> _What you have to do_
Every line from the one holding "right elbow: (463, 357)" through the last line of the records must be retyped exactly, and no other line or picture may appear in the copy.

#####

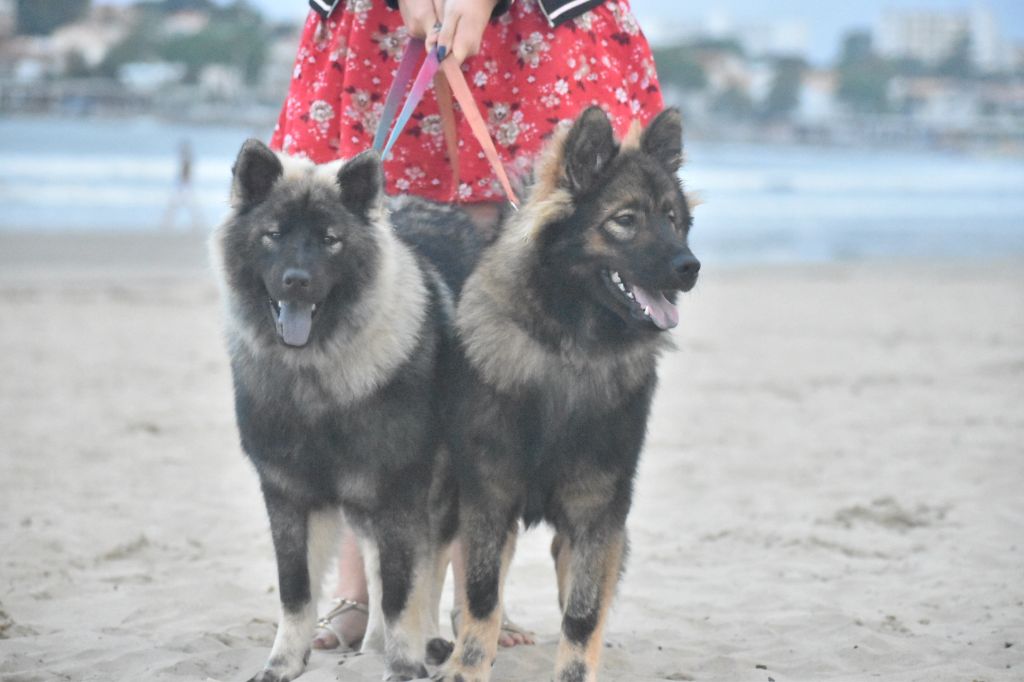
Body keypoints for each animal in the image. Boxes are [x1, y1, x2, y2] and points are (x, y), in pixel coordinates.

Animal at [211, 142, 460, 679]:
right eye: (274, 235)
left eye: (330, 241)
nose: (296, 282)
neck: (315, 376)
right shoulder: (289, 495)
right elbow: (296, 592)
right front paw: (283, 663)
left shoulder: (399, 493)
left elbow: (404, 589)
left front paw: (405, 663)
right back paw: (373, 643)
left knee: (433, 567)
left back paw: (427, 641)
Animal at [432, 107, 704, 679]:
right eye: (625, 220)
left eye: (671, 219)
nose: (690, 267)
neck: (571, 350)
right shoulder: (489, 496)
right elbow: (481, 597)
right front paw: (469, 667)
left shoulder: (597, 508)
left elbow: (582, 615)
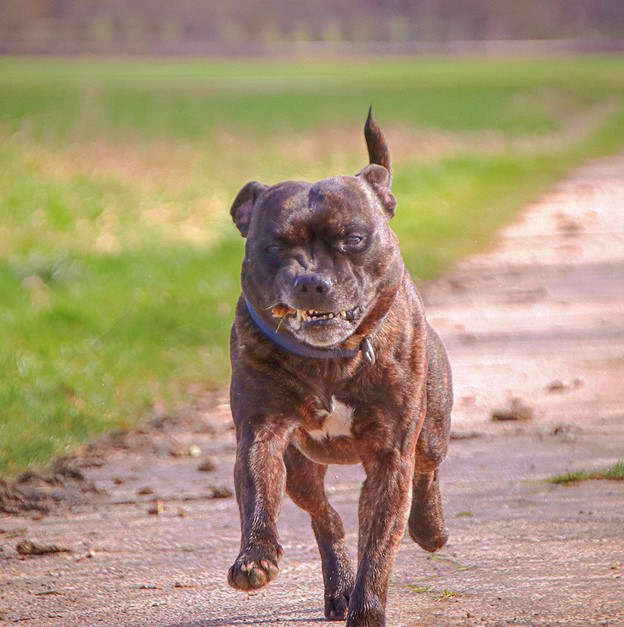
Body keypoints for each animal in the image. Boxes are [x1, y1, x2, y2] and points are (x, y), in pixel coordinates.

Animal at [227, 110, 450, 624]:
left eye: (353, 239)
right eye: (273, 246)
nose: (311, 280)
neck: (332, 359)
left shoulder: (391, 457)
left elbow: (380, 547)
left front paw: (367, 611)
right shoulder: (260, 431)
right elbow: (256, 490)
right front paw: (254, 557)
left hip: (430, 433)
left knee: (426, 473)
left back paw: (429, 530)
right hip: (301, 469)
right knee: (325, 517)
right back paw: (337, 586)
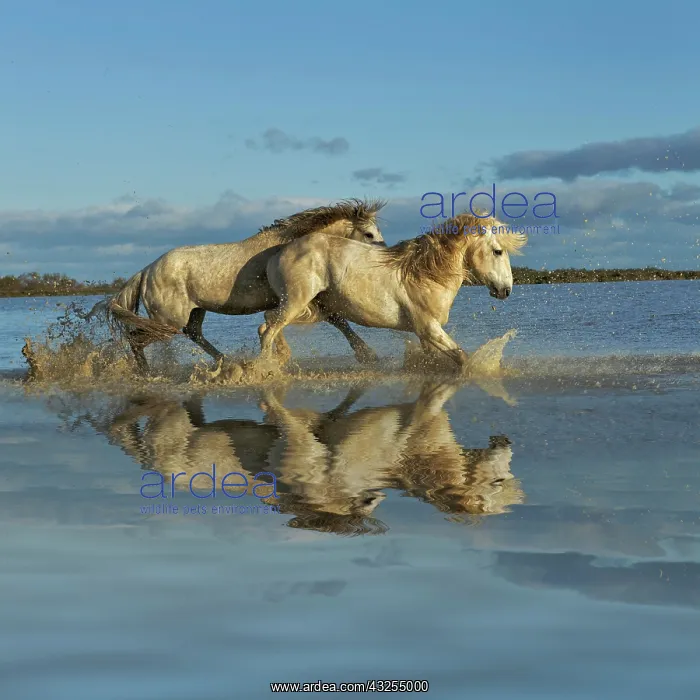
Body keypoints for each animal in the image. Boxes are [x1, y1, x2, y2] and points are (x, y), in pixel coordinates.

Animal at [87, 198, 386, 374]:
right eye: (369, 234)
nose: (384, 258)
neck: (289, 245)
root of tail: (146, 270)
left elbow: (336, 321)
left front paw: (368, 356)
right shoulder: (301, 299)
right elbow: (332, 320)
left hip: (194, 312)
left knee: (194, 334)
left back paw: (226, 361)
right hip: (168, 321)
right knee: (135, 338)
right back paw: (146, 373)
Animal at [259, 213, 527, 369]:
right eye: (498, 251)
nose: (506, 290)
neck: (425, 274)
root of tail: (277, 254)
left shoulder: (426, 335)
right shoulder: (428, 328)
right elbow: (463, 357)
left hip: (307, 307)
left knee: (268, 322)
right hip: (295, 302)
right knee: (268, 330)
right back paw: (263, 369)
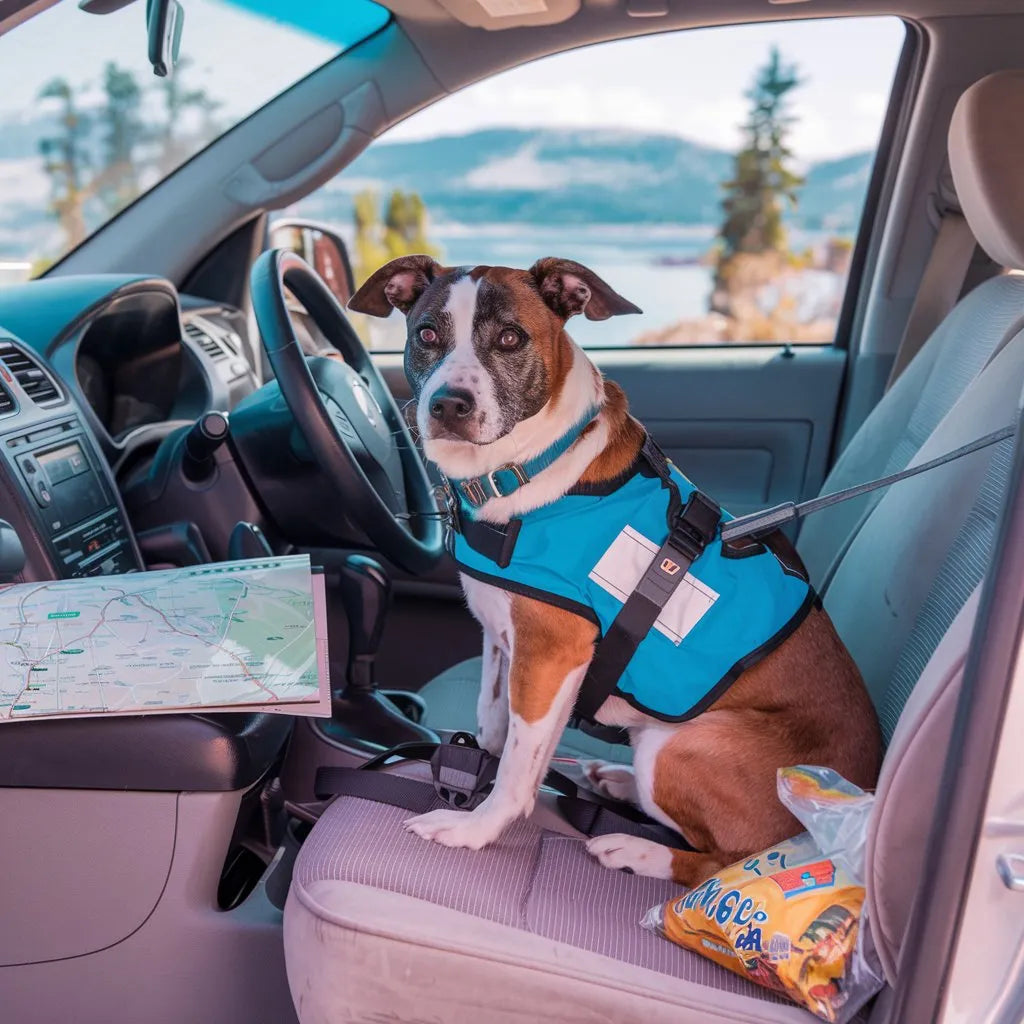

#####

> _Task answer_
right elbow: (463, 357)
left hip: (307, 307)
left knee: (268, 322)
right hip: (295, 302)
right knee: (268, 330)
right back paw: (263, 369)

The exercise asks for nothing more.